(Instructions for the task) Word for word, restate the lines of the data below between those holding "for a matter" and "home decor tips, DIY", inclusive; pictures do not belong in the copy.

══════════════════════════════

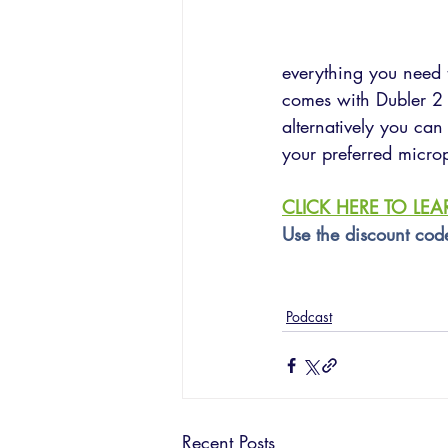
everything you need t
comes with Dubler 2 
alternatively you can
your preferred micro
CLICK HERE TO LE
Use the discount cod
Podcast
Recent Posts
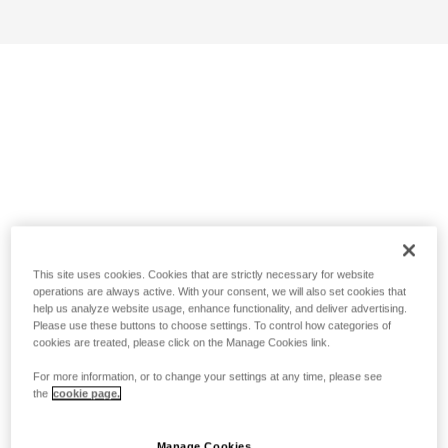
This site uses cookies. Cookies that are strictly necessary for website
operations are always active. With your consent, we will also set cookies that
help us analyze website usage, enhance functionality, and deliver advertising.
Please use these buttons to choose settings. To control how categories of
cookies are treated, please click on the Manage Cookies link.
For more information, or to change your settings at any time, please see
the
cookie page.
Manage Cookies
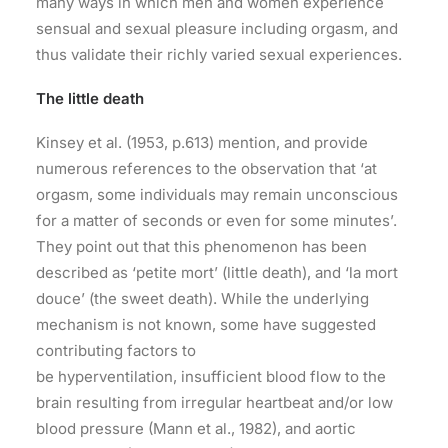
many ways in which men and women experience
sensual and sexual pleasure including orgasm, and
thus validate their richly varied sexual experiences.
The little death
Kinsey et al. (1953, p.613) mention, and provide
numerous references to the observation that ‘at
orgasm, some individuals may remain unconscious
for a matter of seconds or even for some minutes’.
They point out that this phenomenon has been
described as ‘petite mort’ (little death), and ‘la mort
douce’ (the sweet death). While the underlying
mechanism is not known, some have suggested
contributing factors to
be hyperventilation, insufficient blood flow to the
brain resulting from irregular heartbeat and/or low
blood pressure (Mann et al., 1982), and aortic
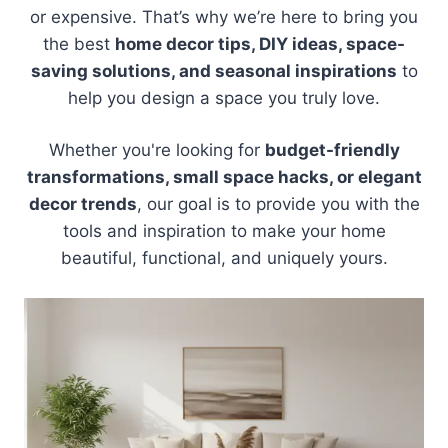
or expensive. That’s why we’re here to bring you
the best
home decor tips, DIY ideas, space-
saving solutions, and seasonal inspirations
to
help you design a space you truly love.
Whether you're looking for
budget-friendly
transformations, small space hacks, or elegant
decor trends
, our goal is to provide you with the
tools and inspiration to make your home
beautiful, functional, and uniquely yours.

══════════════════════════════

(Task response)
for a matter of seconds or even for some minutes’.
They point out that this phenomenon has been
described as ‘petite mort’ (little death), and ‘la mort
douce’ (the sweet death). While the underlying
mechanism is not known, some have suggested
contributing factors to
be hyperventilation, insufficient blood flow to the
brain resulting from irregular heartbeat and/or low
blood pressure (Mann et al., 1982), and aortic
or expensive. That’s why we’re here to bring you
the best
home decor tips, DIY ideas, space-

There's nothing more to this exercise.